During one of those many dives he interacts with a hysterical Ilse riven by guilt for abandoning her son. She demands that Reggie look for her boy. Subsequently, she drowns and is among the shades evoked to tell their sad tales as wet, dripping garments, poignantly signifying the victims, are hung on pegs and hoisted aloft. It was a beautiful example of stagecraft.

He finds a girl alive in an air pocket. He urges her to dive under the hull with him. But she is too afraid and clings to her precarious perch. Reggie promises that he will tell rescuers. When they start to cut into the steel hull the captain warns that it may spark an explosion.

In an emotional high point of the musical there is a breach of light above and a rope loop is lowered to pull her to safety. We watch with fascination her slow ascent up the scaffolding then a quick return to the stage for the ensemble finale.

While we are riveted by the performance of Hara, who superbly raises the emotional bar of the production, he is curiously, and wrongly, upstaged by the patched in character of the legendary escapist Harry Houdini (Derek Hastenstab). There is an improbable and distracting plot line of a ‘competition’ between the divers as to who holds the record for the longest time underwater. Do we need to know that these “rivals” practice in their bathtubs? Eliminating the distracting Houdini subplot might allow for fleshing out some of the other characters.

We saw this musical with a group of critics meeting in Chicago as members of the American Theatre Critics Association. Of course one wanted to get a sense of peer responses. In general critics are reluctant, as am I, to tip their hand prior to posting a review. Or to be influenced by other opinions. But it was unique to have so many of us, including Chicago’s working press, all attending the same event. Just sampling one liners, for which critics are notably adept, these ranged from unvarnished raves to a witty colleague who remarked that he was "Glad they all drowned.”

There was flat out cheer leading from Chicago Sun Times critic Hedy Weiss whose lead reads “It is an unmitigated thrill to be present at the birth of a transcendent work of theater. And “transcendent” is the very best way of describing “Eastland,” the fiercely original and wholly transfixing balladlike musical that received its world premiere Saturday at Lookingglass Theatre.”

In a more analytical treatment in the Chicago Tribune Chris Jones finds it “theatrically muddy but emotionally powerful.” Johnathan Abarbanel in the WBEZ 91.5 blog calls it "... a blue-collar musical; a show as unglamorous and modest and accessible as the folks who boarded and died on her."

Eastland is Chicago-centric, both in its historical inspiration, and production by a renowned theatre company. Perhaps that is reflected in the coverage by the papers of record. It is challenging to voice the opinion of an outsider. By coincidence the Red Sox were also in town playing at Wrigley Field (They took two out of three from the hapless Cubs).  

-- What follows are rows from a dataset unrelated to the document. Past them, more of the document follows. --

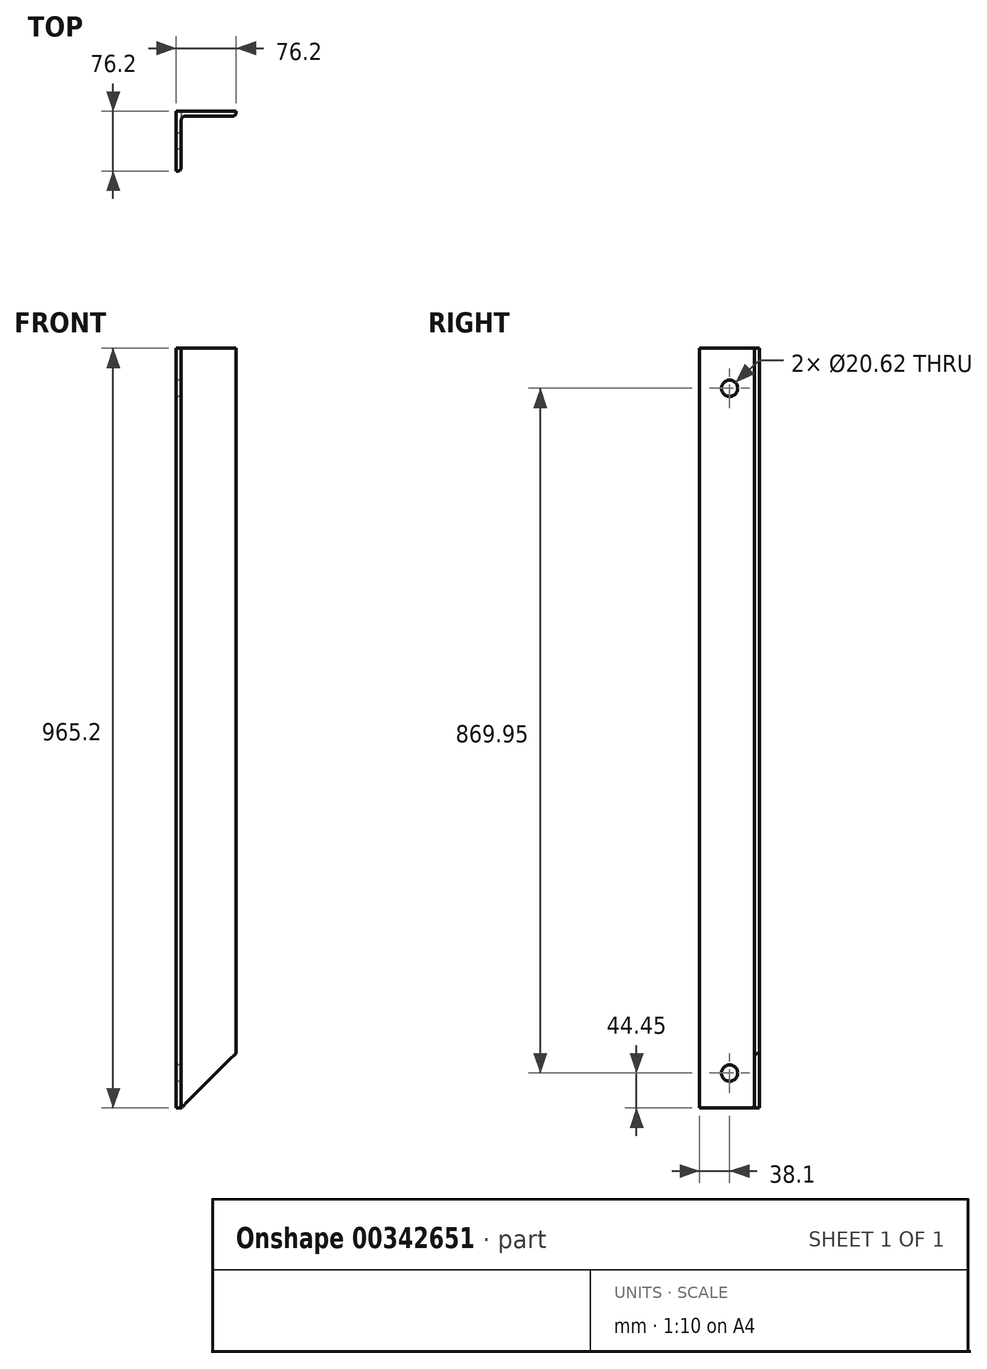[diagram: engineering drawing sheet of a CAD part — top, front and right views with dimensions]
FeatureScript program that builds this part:
annotation { "Feature Type Name" : "Feature", "Feature Type Description" : "" }
export const myFeature = defineFeature(function(context is Context, id is Id, definition is map)
    precondition{}
    {
        {
            var Q0;
            Q0=qCreatedBy(makeId("Top.planeOp"),FACE);
            var sketch = newSketch(context, id + "F0", { "sketchPlane" : qUnion([Q0])});
            skLineSegment(sketch, "E0", {"start": v(0, 0) * mm, "end": v(0, 76.2) * mm});
            skLineSegment(sketch, "E1", {"start": v(0, 76.2) * mm, "end": v(76.2, 76.2) * mm});
            skLineSegment(sketch, "E2", {"start": v(76.2, 76.2) * mm, "end": v(76.2, 69.85) * mm});
            skLineSegment(sketch, "E3", {"start": v(76.2, 69.85) * mm, "end": v(6.35, 69.85) * mm});
            skLineSegment(sketch, "E4", {"start": v(6.35, 69.85) * mm, "end": v(6.35, 0) * mm});
            skLineSegment(sketch, "E5", {"start": v(6.35, 0) * mm, "end": v(0, 0) * mm});
            skSolve(sketch);
        }
        {
            var Q0;
            Q0 = qSketchRegion(id + "F0", true);
            extrude(context, id + "F1", {"entities" : qUnion([Q0]), "endBound" : BoundingType.SYMMETRIC, "depth" : 965.2 * mm});
        }
        {
            var Q0;
            Q0=qCreatedBy(makeId("Front.planeOp"),FACE);
            var sketch = newSketch(context, id + "F2", { "sketchPlane" : qUnion([Q0])});
            skPoint(sketch, "E6.0", {"position": v(6.35, -482.6) * mm});
            skLineSegment(sketch, "E7", {"start": v(6.35, -482.6) * mm, "end": v(84.52, -404.43) * mm});
            skLineSegment(sketch, "E8", {"start": v(84.52, -404.43) * mm, "end": v(84.52, -482.6) * mm});
            skLineSegment(sketch, "E9", {"start": v(84.52, -482.6) * mm, "end": v(6.35, -482.6) * mm});
            skSolve(sketch);
        }
        {
            var Q0;
            Q0 = qSketchRegion(id + "F2", true);
            extrude(context, id + "F3", {"entities" : qUnion([Q0]), "operationType" : NewBodyOperationType.REMOVE, "endBound" : BoundingType.THROUGH_ALL, "oppositeDirection" : true, "depth" : 25.4 * mm});
        }
        {
            var Q0;
            Q0=qCreatedBy(makeId("Right.planeOp"),FACE);
            var sketch = newSketch(context, id + "F4", { "sketchPlane" : qUnion([Q0])});
            skCircle(sketch, "E10", {"center": v(38.1, -438.15) * mm, "radius": 10.31 * mm});
            skCircle(sketch, "E11", {"center": v(38.1, 431.8) * mm, "radius": 10.31 * mm});
            skSolve(sketch);
        }
        {
            var Q0;
            Q0 = qSketchRegion(id + "F4", true);
            extrude(context, id + "F5", {"entities" : qUnion([Q0]), "operationType" : NewBodyOperationType.REMOVE, "endBound" : BoundingType.THROUGH_ALL, "depth" : 25.4 * mm});
        }
        {
            var Q0;
            Q0=makeQuery(id+"F1.opExtrude","SWEPT_EDGE",EDGE,{"disambiguationData":[OSD([sQuery(id+"F0.wireOp",EDGE,"E3"),sQuery(id+"F0.wireOp",EDGE,"E4")])]});
            var Q1;
            Q1=makeQuery(id+"F1.opExtrude","SWEPT_EDGE",EDGE,{"disambiguationData":[OSD([sQuery(id+"F0.wireOp",EDGE,"E2"),sQuery(id+"F0.wireOp",EDGE,"E3")])]});
            var Q2;
            Q2=makeQuery(id+"F1.opExtrude","SWEPT_EDGE",EDGE,{"disambiguationData":[OSD([sQuery(id+"F0.wireOp",EDGE,"E4"),sQuery(id+"F0.wireOp",EDGE,"E5")])]});
            fillet(context, id + "F6", {"entities" : qUnion([Q0, Q1, Q2]), "radius" : 5.08 * mm, "tangentPropagation" : true, "allowEdgeOverflow" : false});
        }
    });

It was a thrill to visit the renowned theatre. The company was founded in 1988 and was itinerant for many years. Lookingglass moved into a permanent home in 2003—a brand-new theater in the newly renovated Water Tower Water Works on Chicago's Magnificent Mile.

We got a strong sense of the superb production values of a great company. With judicious revision Eastland may well come to a theatre near you. It would be interesting to see how such a Chicagocentric musical would play on the road. Away from a partisan hometown audience will prove whether this musical is ready to sink or swim. It may take more than Harry Houdini to turn that trick.